1. “The invention of this weapon dates from the 9th century, and it arose in response to the need for imparting greater force to arrows, when foot-soldiers adopted mail-coats. With the crossbow it was possible to launch an arrow with such powerful force that the projectile pierced coats of mail and steel helmets. The use of the crossbow became widespread in Europe after the Crusades, and it became the usual weapon of all armies between the 12th and the 16th centuries. It was displaced by firearms.” (Diccionario Enciclopédico Ilustrado Plaza y Janés, 1982).

Comments

Malva

11 years 5 months ago

In reply to by libcom.org

Submitted by Malva on June 20, 2013

I didn't realise you had translated this Alias. Thanks! This is the most cogent explanation of the emergence from feudalism I have ever read.

Steven.

11 years 3 months ago

In reply to by libcom.org

Submitted by Steven. on July 30, 2013

I thought this was a very interesting article. However some bits of it didn't seem adequately evidence. For example this claim:

Because armies and their arms could no longer rely on local agrarian production, since they had to be supplied with resources on a large scale and within anonymous relations, they came to depend upon the mediation of money.

now, although he says that armies doubled in size from 1500-1700, the population increased by about 50% over the same period, so the increase in size wasn't that significant. So it certainly doesn't explain how local agrarian production was no longer sufficient.

And as for the claim that they were the original wage workers, I don't know how that holds up either. What about domestic servants, or sailors, wouldn't they have been wage workers?

Reddebrek

5 years 7 months ago

In reply to by libcom.org

Submitted by Reddebrek on April 3, 2019

Steven.

now, although he says that armies doubled in size from 1500-1700, the population increased by about 50% over the same period, so the increase in size wasn't that significant. So it certainly doesn't explain how local agrarian production was no longer sufficient.
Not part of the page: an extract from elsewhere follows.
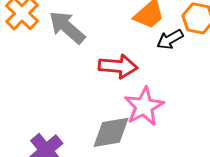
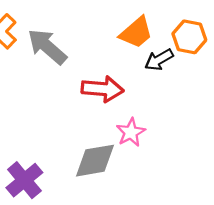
pink star: (144, 106) -> (131, 132), size x0.7

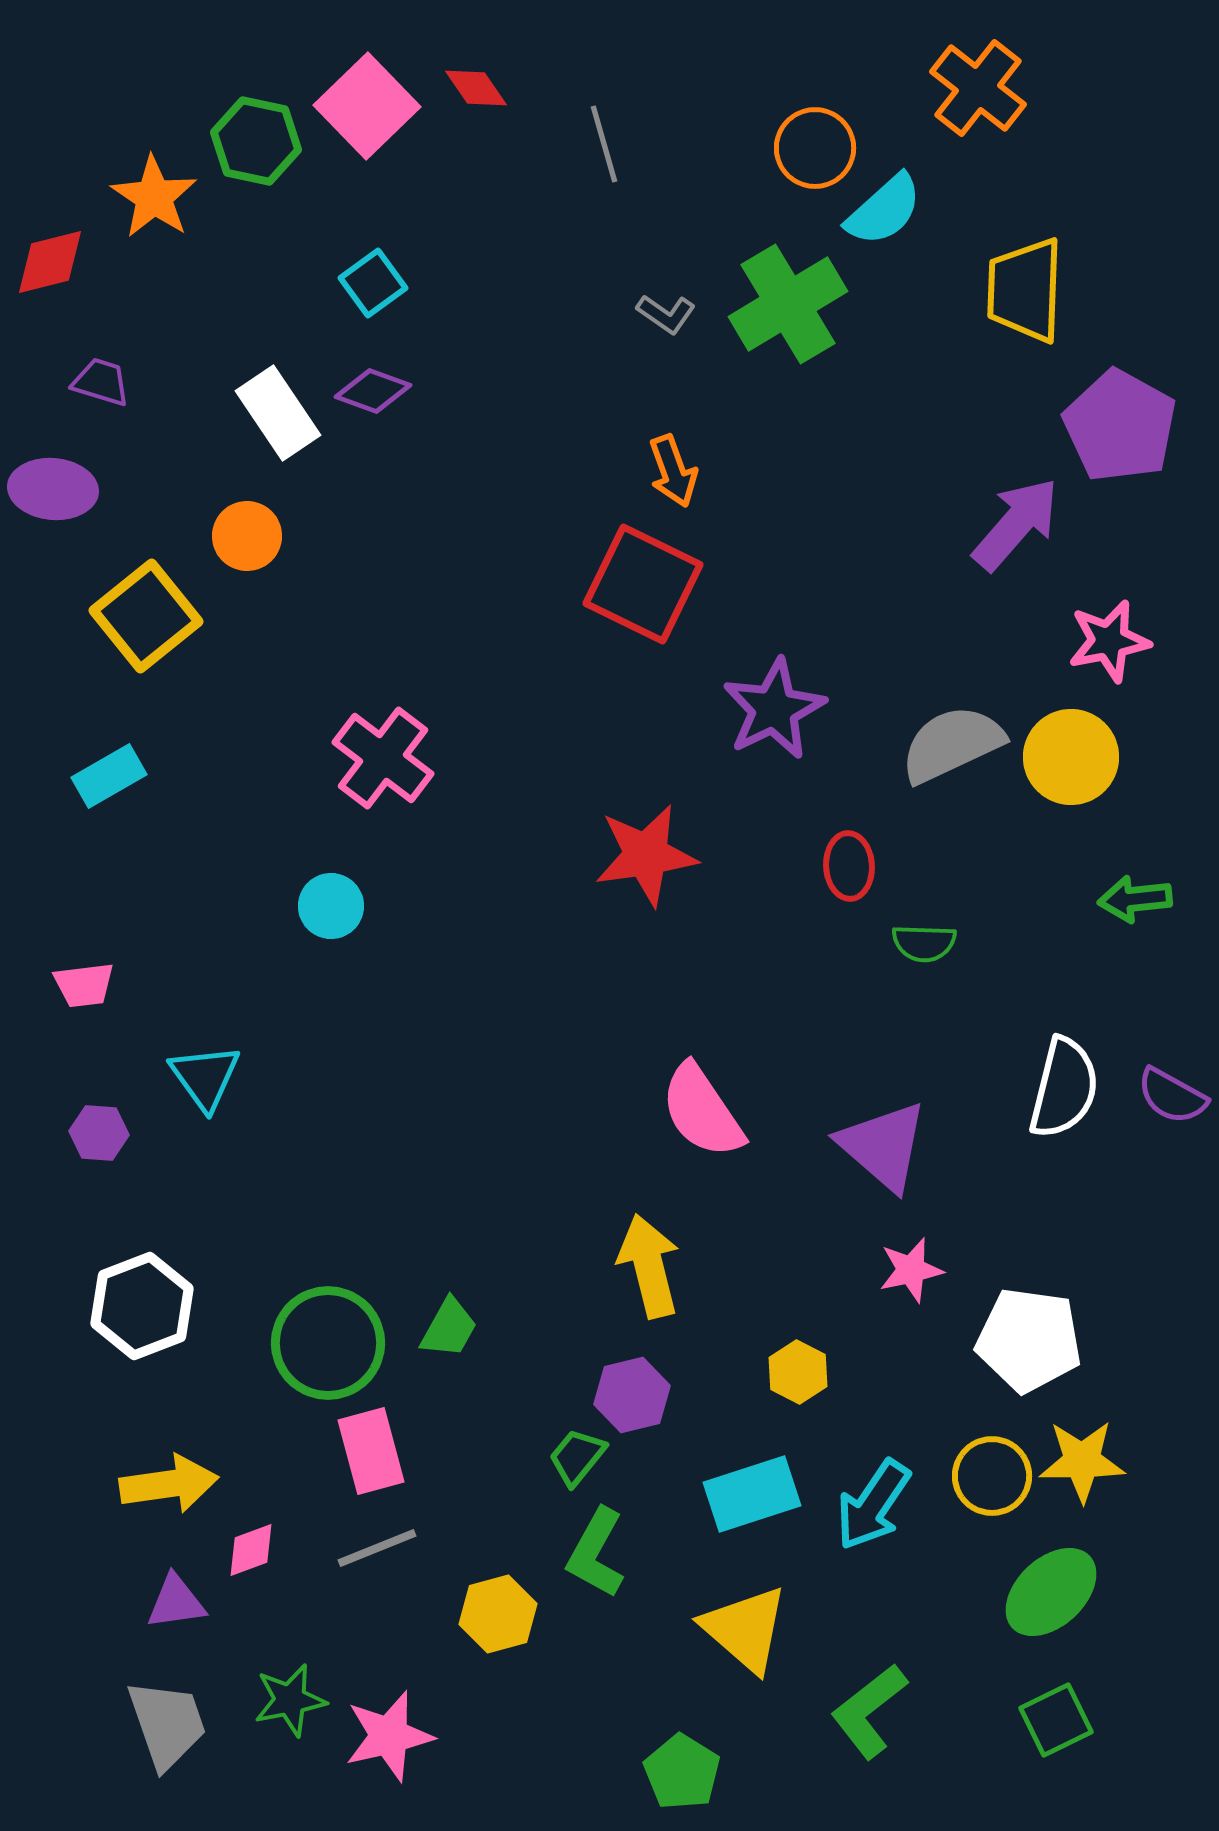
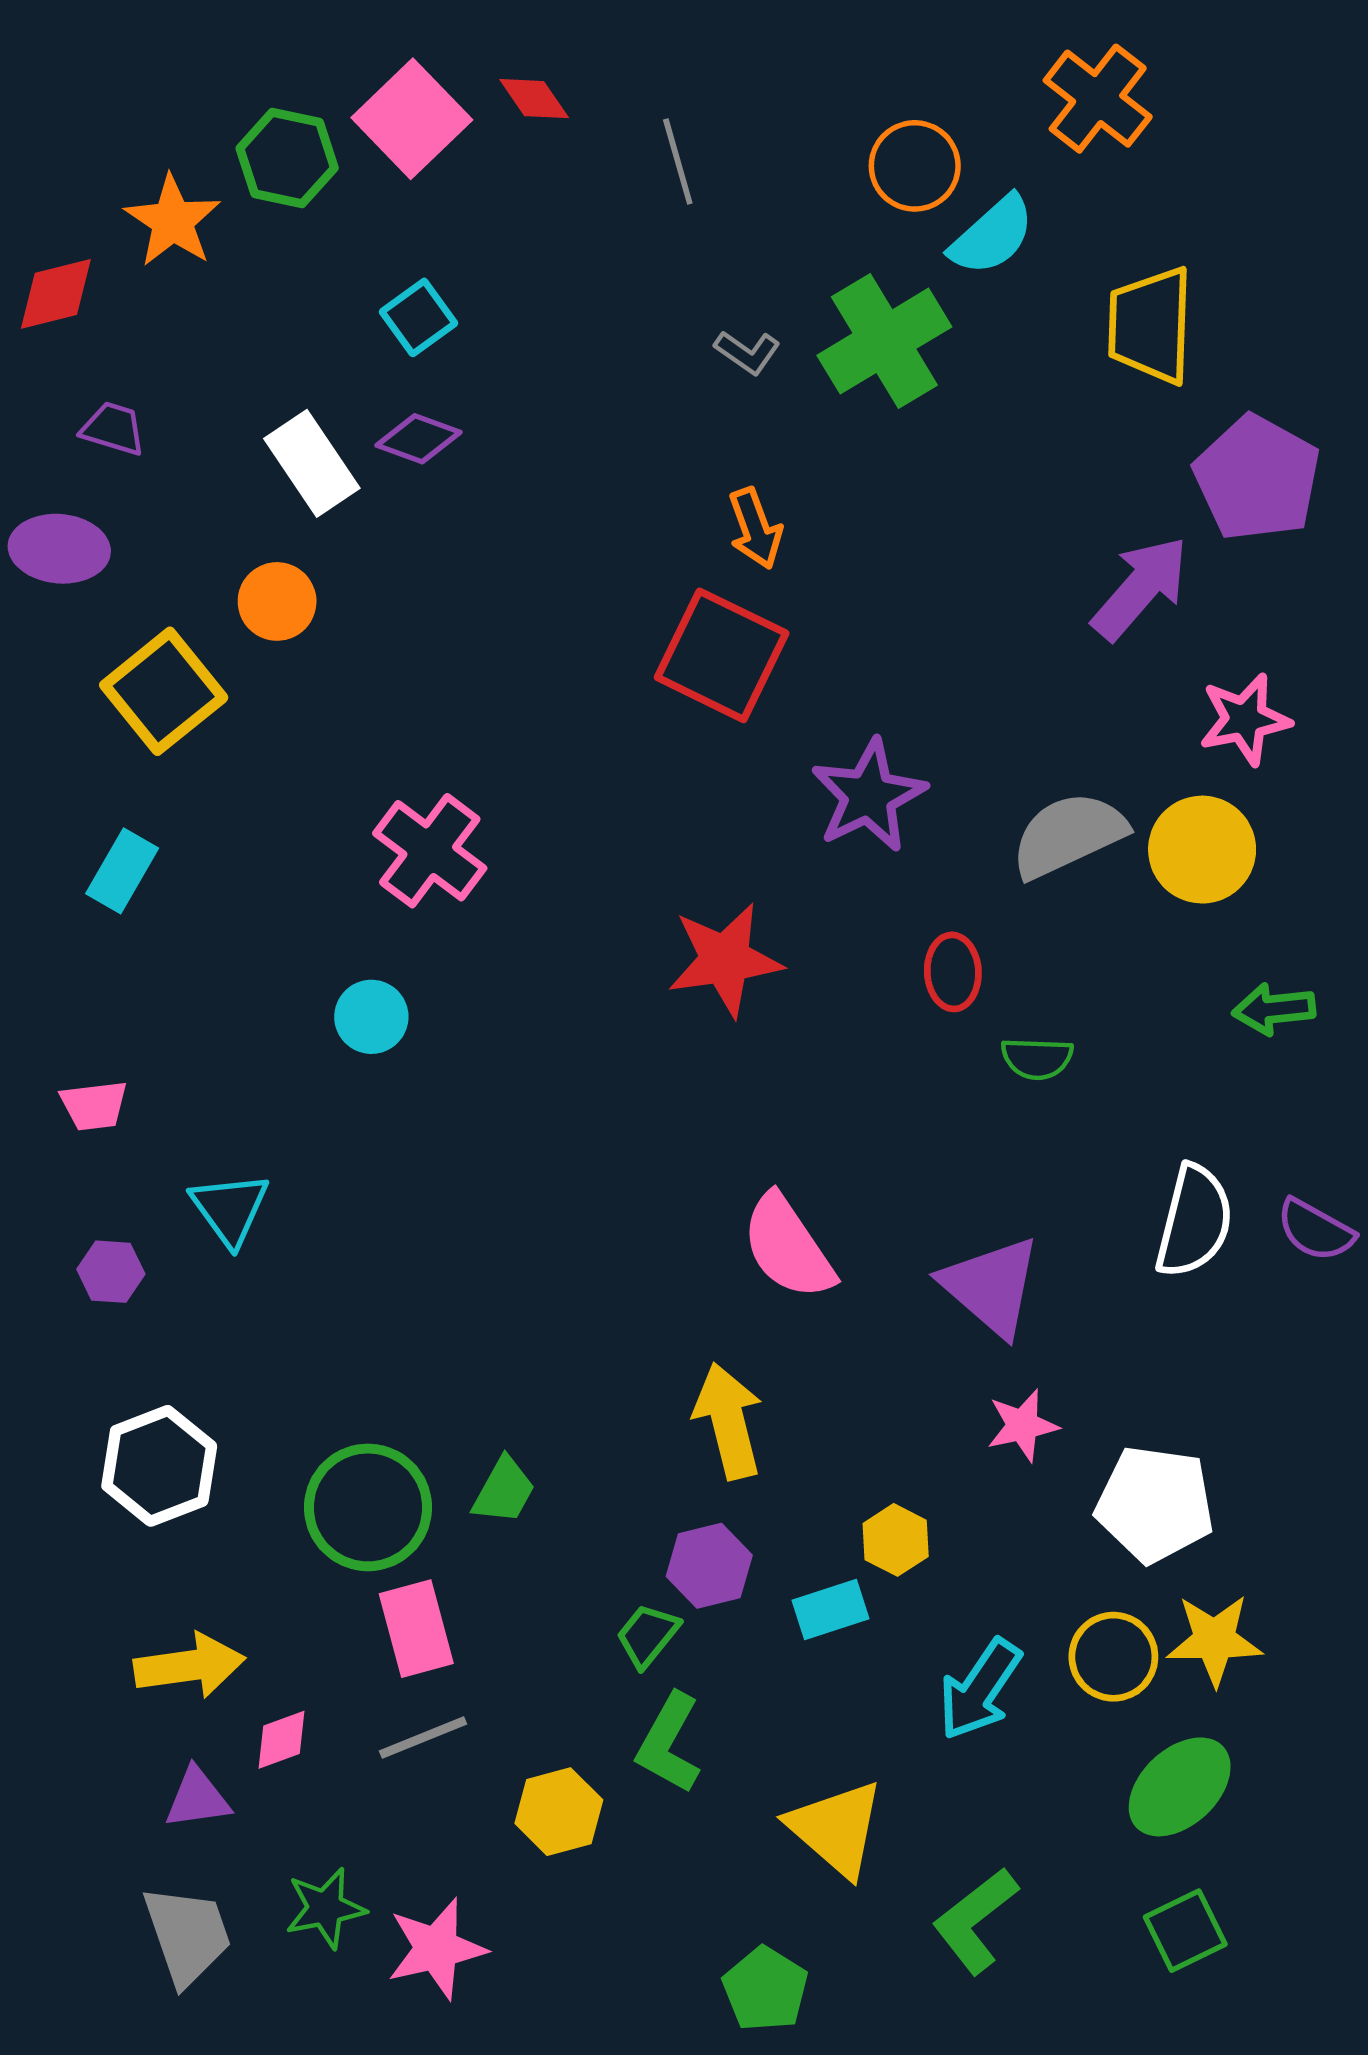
cyan rectangle: (109, 776) -> (122, 871), turned -30
cyan rectangle: (752, 1494) -> (830, 1610), moved, size x0.7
And as for the claim that they were the original wage workers, I don't know how that holds up either. What about domestic servants, or sailors, wouldn't they have been wage workers?

I'm not an expert but I do have a couple of thoughts, The population did increase but rural population doesn't always equal rural productivity, the period 1500-1700 was also the period when the landless population also increased, creating both a pool of recruits and also social tensions which would need to be addressed, with the easiest answer usually being colonisation or just annexing land from your neighbours. Cromwell justified his campaigns in Ireland partly by promising recruits that they would get land there, instead of taking it from parliaments noble backers, for an example.
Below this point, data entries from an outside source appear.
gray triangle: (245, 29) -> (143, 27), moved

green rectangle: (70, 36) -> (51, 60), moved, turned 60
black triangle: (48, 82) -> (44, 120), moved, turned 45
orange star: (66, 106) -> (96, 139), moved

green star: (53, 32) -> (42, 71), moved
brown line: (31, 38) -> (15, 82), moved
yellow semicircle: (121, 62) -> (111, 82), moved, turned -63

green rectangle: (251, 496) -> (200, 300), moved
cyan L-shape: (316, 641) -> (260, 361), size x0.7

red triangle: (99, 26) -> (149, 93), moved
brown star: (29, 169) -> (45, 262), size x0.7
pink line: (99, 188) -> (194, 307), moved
In addition this was the period when campaigning season started to fall away and armies and wars began to be fought yearly, this meant that armies required provisions that couldn't be supported by harvests alone.

This is also the same period were enclosing started to increase in pace.

On the second point, most servants were serfs, (that might actually be why the two words are so similar now that I think about it) or peasants under some other obligation to the nobility/clergy. They didn't start getting paid until emancipation, that's why in 19th century Russian accounts and novels all the servants are serfs because their emancipation was very late.

On sailors, it depends, it seems rather common for sailors to buy into a ship and draw their pay from a portion of the profits of the venture. https://ehsthelongrun.net/2017/11/07/pieces-of-eight-sailors-wages-and-trade/

And of course, shipping was one of the earliest economic sectors to be directly "interfered with" by ruling authorities, with them being used in auxiliary positions to military aims, even when they seem mainly to be engaging in commerce. Exploration, trade and transportation often played a role in logistics and power projection, most trade between Europe and the rest of the world was started by monopolised companies with military capabilities and mandates.

And then when open wars broke out civilian shipping and sailors were routinely pressed into the war efforts. So while accounting for sailing is a bit of an oversight, I don't think its a weakness for the overall argument.